Since current Chancellor Ken Peacock announced last spring he would be stepping down when a successor is named, the committee formed to solicit public input and evaluate candidates for the job. The committee will submit a final slate of three candidates to the ASU Board of Trustees for presentation to University of North Carolina system President Tom Ross, who will make the final decision on ASU's next chancellor as a recommendation to the UNC Board of Governors.
This summer, Ross and Ann Lemmon, UNC system associate vice president for human resources, strongly encouraged the committee to conduct a closed search to protect the confidentiality of the best candidates -- who may be employed elsewhere. James Baker, the consultant hired to aid in the search, echoed this sentiment on Tuesday.
"It is my strong recommendation that you keep this search as quiet as you can as long as you can," Baker said. "If the names are released early on, it would not be the result that you would like."
ASU's last chancellor search in 2003-04 was an open search in which the committee announced its semifinalists and hosted them on campus visits.

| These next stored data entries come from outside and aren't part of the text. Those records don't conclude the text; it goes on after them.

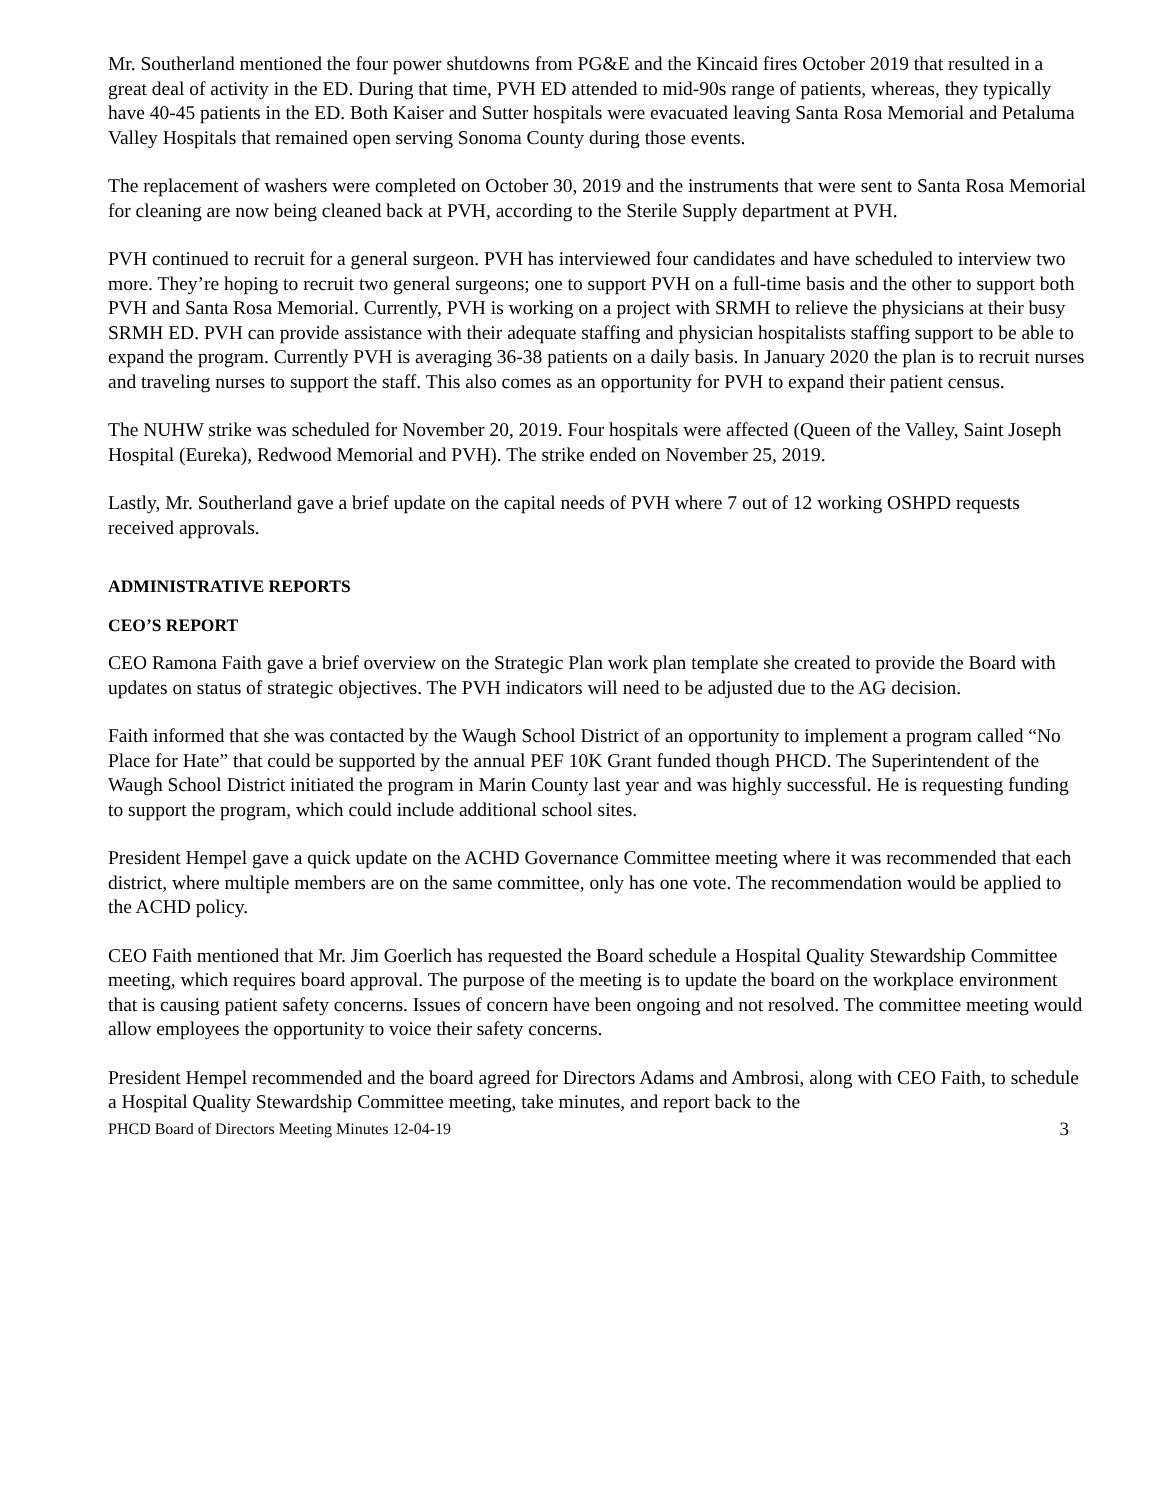Mr. Southerland mentioned the four power shutdowns from PG&E and the Kincaid fires October 2019 that resulted in a great deal of activity in the ED. During that time, PVH ED attended to mid-90s range of patients, whereas, they typically have 40-45 patients in the ED. Both Kaiser and Sutter hospitals were evacuated leaving Santa Rosa Memorial and Petaluma Valley Hospitals that remained open serving Sonoma County during those events.
The replacement of washers were completed on October 30, 2019 and the instruments that were sent to Santa Rosa Memorial for cleaning are now being cleaned back at PVH, according to the Sterile Supply department at PVH.
PVH continued to recruit for a general surgeon. PVH has interviewed four candidates and have scheduled to interview two more. They’re hoping to recruit two general surgeons; one to support PVH on a full-time basis and the other to support both PVH and Santa Rosa Memorial. Currently, PVH is working on a project with SRMH to relieve the physicians at their busy SRMH ED. PVH can provide assistance with their adequate staffing and physician hospitalists staffing support to be able to expand the program. Currently PVH is averaging 36-38 patients on a daily basis. In January 2020 the plan is to recruit nurses and traveling nurses to support the staff. This also comes as an opportunity for PVH to expand their patient census.
The NUHW strike was scheduled for November 20, 2019. Four hospitals were affected (Queen of the Valley, Saint Joseph Hospital (Eureka), Redwood Memorial and PVH). The strike ended on November 25, 2019.
Lastly, Mr. Southerland gave a brief update on the capital needs of PVH where 7 out of 12 working OSHPD requests received approvals.
ADMINISTRATIVE REPORTS
CEO’S REPORT
CEO Ramona Faith gave a brief overview on the Strategic Plan work plan template she created to provide the Board with updates on status of strategic objectives. The PVH indicators will need to be adjusted due to the AG decision.
Faith informed that she was contacted by the Waugh School District of an opportunity to implement a program called “No Place for Hate” that could be supported by the annual PEF 10K Grant funded though PHCD. The Superintendent of the Waugh School District initiated the program in Marin County last year and was highly successful. He is requesting funding to support the program, which could include additional school sites.
President Hempel gave a quick update on the ACHD Governance Committee meeting where it was recommended that each district, where multiple members are on the same committee, only has one vote. The recommendation would be applied to the ACHD policy.
CEO Faith mentioned that Mr. Jim Goerlich has requested the Board schedule a Hospital Quality Stewardship Committee meeting, which requires board approval. The purpose of the meeting is to update the board on the workplace environment that is causing patient safety concerns. Issues of concern have been ongoing and not resolved. The committee meeting would allow employees the opportunity to voice their safety concerns.
President Hempel recommended and the board agreed for Directors Adams and Ambrosi, along with CEO Faith, to schedule a Hospital Quality Stewardship Committee meeting, take minutes, and report back to the
PHCD Board of Directors Meeting Minutes 12-04-19 3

The committee discussed the possibility of a "hybrid" search in which the finalists or semi-finalists could visit campus and meet with a small group of faculty and staff leaders who would be asked to sign confidentiality agreements.
But proponents of a fully closed search said this would increase the risk of a confidentiality breach and could lead to the expressed preference of one candidate over the others. Ross has asked that the three finalists submitted to him be unranked.
"We cannot go through months and months and months of effort and then jeopardize the integrity of the process at the end," committee Chairman Mike Steinback said.
Other committee members said they had served on other search committees in the past and that their experiences led them to believe a closed search would be best.
Thaxton, who voted against the closed search, said he favored a search that would be more transparent and that could help alleviate the current tensions between faculty and administrators on campus.
"We can also use this as an opportunity to help heal this campus a bit," he said.
Koch noted that the Faculty Senate and Council of Chairs passed votes in favor of searches that remained closed until the three finalists were identified.
Stan Aeschleman, a faculty representative who was absent, communicated his opposition to a closed search to the committee and submitted information showing 19 searches conducted by peer institutions since 2002.
"Regardless of the type of search, the probability of hiring a sitting president is low," he wrote. "Only three of our 18 peer institutions hired a sitting chancellor/president, and two of those hires resulted from open searches. Clearly, a 'closed' search is not a necessary condition for hiring a sitting chancellor/president."
Steinback noted that two other committee members were absent and agreed to record their positions in the minutes.